11.000 batang rokok ilegal disita dari kamar tidur di Batang

Operasi Gabungan Berhasil Menyita 11 Ribu Batang Rokok Ilegal di Kabupaten Batang

Tim gabungan yang terdiri dari berbagai instansi seperti Satuan Polisi Pamong Praja (Satpol PP) Kabupaten Batang, Bea Cukai Tegal, Polres Batang, Kodim 0736/Batang, Kejaksaan Negeri Batang, dan Bagian Perekonomian Setda Batang kembali berhasil menggagalkan peredaran rokok ilegal. Dalam operasi yang dilaksanakan dalam waktu dekat ini, petugas menemukan ribuan batang rokok tanpa pita cukai yang disembunyikan secara rapi di warung kelontong hingga kamar tidur pemilik usaha.

Operasi pemberantasan Barang Kena Cukai (BKC) ilegal ini dimulai sejak pagi hari dengan menyasar sejumlah titik yang telah dipetakan berdasarkan laporan masyarakat dan hasil pengumpulan informasi di lapangan.

Kepala Satpol PP Kabupaten Batang, Haryono menjelaskan bahwa modus penyimpanan rokok ilegal semakin beragam untuk mengelabui petugas.
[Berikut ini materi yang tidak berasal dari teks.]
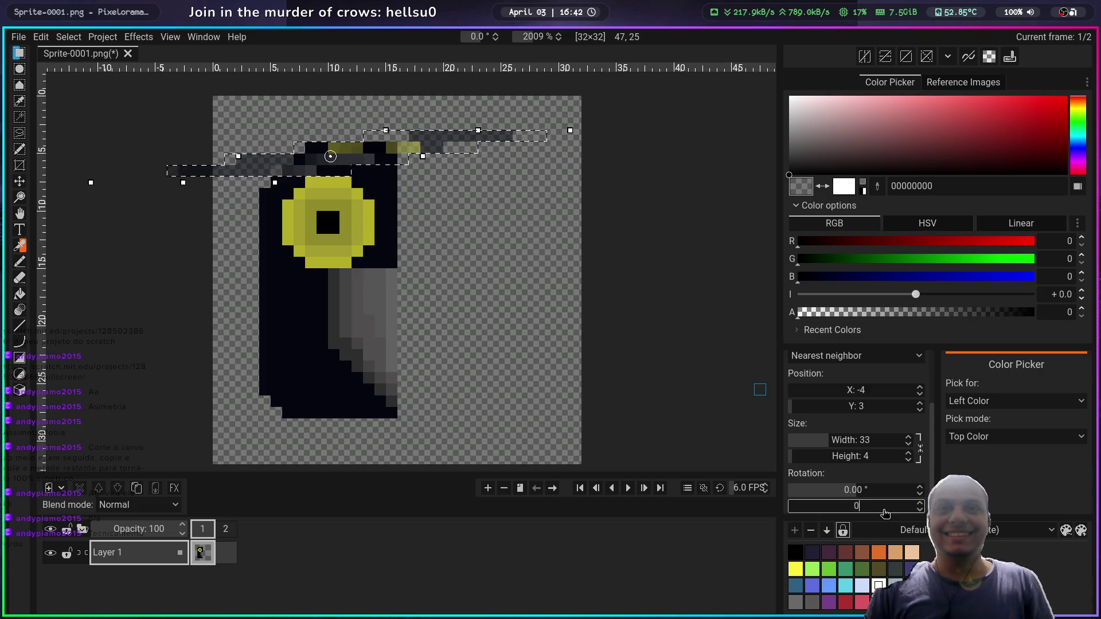
pyautogui.press('Return')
Bahkan, pada salah satu lokasi, sebagian stok sengaja disembunyikan di dalam kardus yang diletakkan di kamar tidur.

“Di warung pertama di Desa Kecepak, Kecamatan Batang, rokok ilegal dipajang di rak samping warung, sementara stok lainnya disimpan di kamar tidur. Dari lokasi ini kami mengamankan 10.400 batang rokok ilegal berbagai merek,” kata Haryono kepada Tribunjateng, Rabu (27/5/2026).

Berbagai merek rokok tanpa cukai yang diamankan di antaranya BONTE, HUMER, Everest, MARBOL, Manchester, Suryaku, YS Pro, Marlong, ANGKER, LA-KU, Banana, KING Garet, MS Spesial, Complex hingga AVATAR.

Tim kemudian bergerak ke Desa Lebo, Kecamatan Batang. Namun saat pemeriksaan berlangsung, petugas tidak menemukan barang bukti meski sebelumnya terdapat indikasi peredaran rokok ilegal di lokasi tersebut.

Hasil kembali didapat saat tim menyisir sebuah warung di Kelurahan Kauman, Kecamatan Batang. Berawal dari laporan cepat masyarakat melalui layanan aduan Satpol PP, petugas berhasil menyita 780 batang rokok ilegal siap edar dengan berbagai merek dan varian rasa.

“Total ada 11.180 batang rokok ilegal yang berhasil diamankan dalam operasi kali ini dan seluruh barang bukti langsung dibawa Bea Cukai Tegal untuk proses hukum lebih lanjut,” jelasnya.

Sanksi Administratif dan Edukasi kepada Masyarakat

Tidak hanya menyita barang bukti, petugas juga menjatuhkan sanksi administratif kepada para pedagang. Warung di Desa Kecepak dikenai denda Rp23.644.000, sedangkan warung di Kelurahan Kauman dikenai denda Rp1.778.000. Total penerimaan denda yang masuk ke kas negara mencapai Rp25.422.000.

Selain penindakan, petugas juga melakukan edukasi kepada masyarakat dengan menempelkan stiker Gempur Rokok Ilegal di sejumlah warung sebagai langkah preventif untuk menekan peredaran rokok tanpa cukai di Kabupaten Batang.

Modus Penyembunyian yang Semakin Kreatif

Haryono mengungkapkan bahwa modus penyembunyian rokok ilegal semakin kreatif. Beberapa pedagang bahkan memanfaatkan ruang-ruang kecil di dalam toko atau rumah mereka untuk menyimpan barang bukti. Hal ini membuat petugas harus lebih waspada dan sigap dalam melakukan pemeriksaan.

Beberapa contoh modus penyembunyian yang ditemukan antara lain:

  • Rokok ilegal disimpan di dalam kardus yang diletakkan di kamar tidur
  • Barang bukti disembunyikan di balik rak atau bawah meja
  • Penggunaan alat bantu seperti kotak kayu atau tempat penyimpanan khusus

Upaya Peningkatan Kesadaran Masyarakat

Selain tindakan tegas terhadap pelaku, pihak Satpol PP juga fokus pada edukasi dan sosialisasi kepada masyarakat. Tujuannya adalah agar masyarakat lebih sadar akan bahaya rokok ilegal dan lebih memilih produk legal yang sudah memiliki izin resmi.

Dengan adanya stiker Gempur Rokok Ilegal di sejumlah warung, diharapkan dapat meningkatkan kesadaran masyarakat dan memperkuat upaya pencegahan peredaran rokok ilegal di wilayah Kabupaten Batang.